AVL9 antibodies are finding utility in evolving research areas:

• Single-cell analysis: Combining AVL9 antibodies with single-cell technologies to understand cell-to-cell variation in expression.

• Spatial transcriptomics: Correlating AVL9 protein localization with gene expression patterns in tissue sections.

• Extracellular vesicle research: Investigating whether AVL9 is present in exosomes or other extracellular vesicles.

• High-throughput drug screening: Using AVL9 antibodies in automated immunofluorescence assays to identify compounds affecting cell migration.

• Developmental biology: Tracking AVL9 expression during embryonic development and tissue morphogenesis.

How can researchers contribute to improving AVL9 antibody resources?

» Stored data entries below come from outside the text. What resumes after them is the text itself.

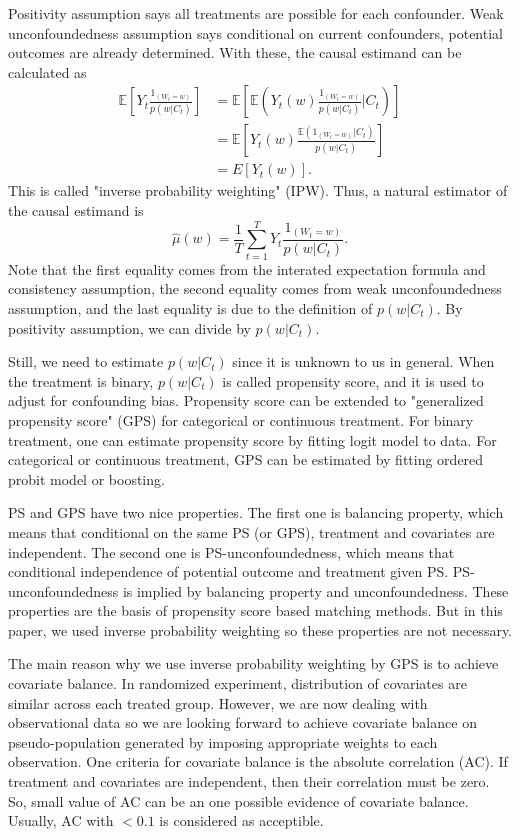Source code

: \documentclass[12pt]{article}
\begin{document}
Positivity assumption says all treatments are possible for each confounder.
Weak unconfoundedness assumption says
conditional on current confounders, potential outcomes are already determined.
With these, the causal estimand can be calculated as
\[
	\begin{split}
		\mathbb{E}\left[ Y_t\frac{1_{(W_t = w)}}{p(w\lvert C_t)} \right]
		& = \mathbb{E}\left[ \mathbb{E}\left( Y_t(w) \frac{1_{(W_t = w)}}{p(w\lvert C_t)} \lvert C_t\right)\right]\\
		& = \mathbb{E}\left[ Y_t(w)\frac{\mathbb{E}\left( 1_{(W_t = w)}\lvert C_t \right)}{p(w\lvert C_t)} \right]\\
		& = E\left[ Y_t(w) \right].
	\end{split}
\]
This is called "inverse probability weighting" (IPW).
Thus, a natural estimator of the causal estimand is
\[
	\hat{\mu}(w) = \frac{1}{T}\sum_{t = 1}^T Y_t \frac{1_{(W_t = w)}}{p(w\lvert C_t)}.	
\]
Note that the first equality comes from the interated expectation formula and consistency assumption,
the second equality comes from weak unconfoundedness assumption,
and the last equality is due to the definition of $p(w\lvert C_t)$.
By positivity assumption, we can divide by $p(w\lvert C_t)$.

Still, we need to estimate $p(w\lvert C_t)$ since it is unknown to us in general.
When the treatment is binary, $p(w\lvert C_t)$ is called propensity score,
and it is used to adjust for confounding bias\cite{rosenbaum1983}.
Propensity score can be extended to 
"generalized propensity score" (GPS) for categorical or continuous treatment\cite{imbens2000}.
For binary treatment, one can estimate propensity score by fitting logit model to data.
For categorical or continuous treatment, GPS can be estimated by fitting ordered probit model or boosting.

PS and GPS have two nice properties\cite{rosenbaum1983, hirano2004}.
The first one is balancing property, which means that conditional on the same PS (or GPS),
treatment and covariates are independent.
The second one is PS-unconfoundedness, 
which means that conditional independence of potential outcome and treatment given PS.
PS-unconfoundedness is implied by balancing property and unconfoundedness.
These properties are the basis of propensity score based matching methods.
But in this paper, we used inverse probability weighting so these properties are not necessary.

The main reason why we use inverse probability weighting by GPS is to achieve covariate balance.
In randomized experiment, distribution of covariates are similar across each treated group.
However, we are now dealing with observational data 
so we are looking forward to achieve covariate balance on pseudo-population generated by
imposing appropriate weights to each observation.
One criteria for covariate balance is the absolute correlation (AC)\cite{gpsboosting2015}.
If treatment and covariates are independent, then their correlation must be zero.
So, small value of AC can be an one possible evidence of covariate balance.
Usually, AC with $ <0.1 $ is considered as acceptible.
\end{document}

The scientific community can enhance AVL9 antibody resources through:

• Validation sharing: Publishing detailed antibody validation protocols and results.

• Database contributions: Submitting antibody validation data to repositories like Antibodypedia or Research Resource Identifiers (RRID).

• Alternative formats: Developing recombinant antibodies, nanobodies, or aptamers against AVL9.

• Application expansion: Testing AVL9 antibodies in emerging techniques like Proximity Ligation Assay (PLA) or CODEX multiplexed imaging.

• Cross-laboratory validation: Organizing multi-center studies to benchmark antibody performance across different settings.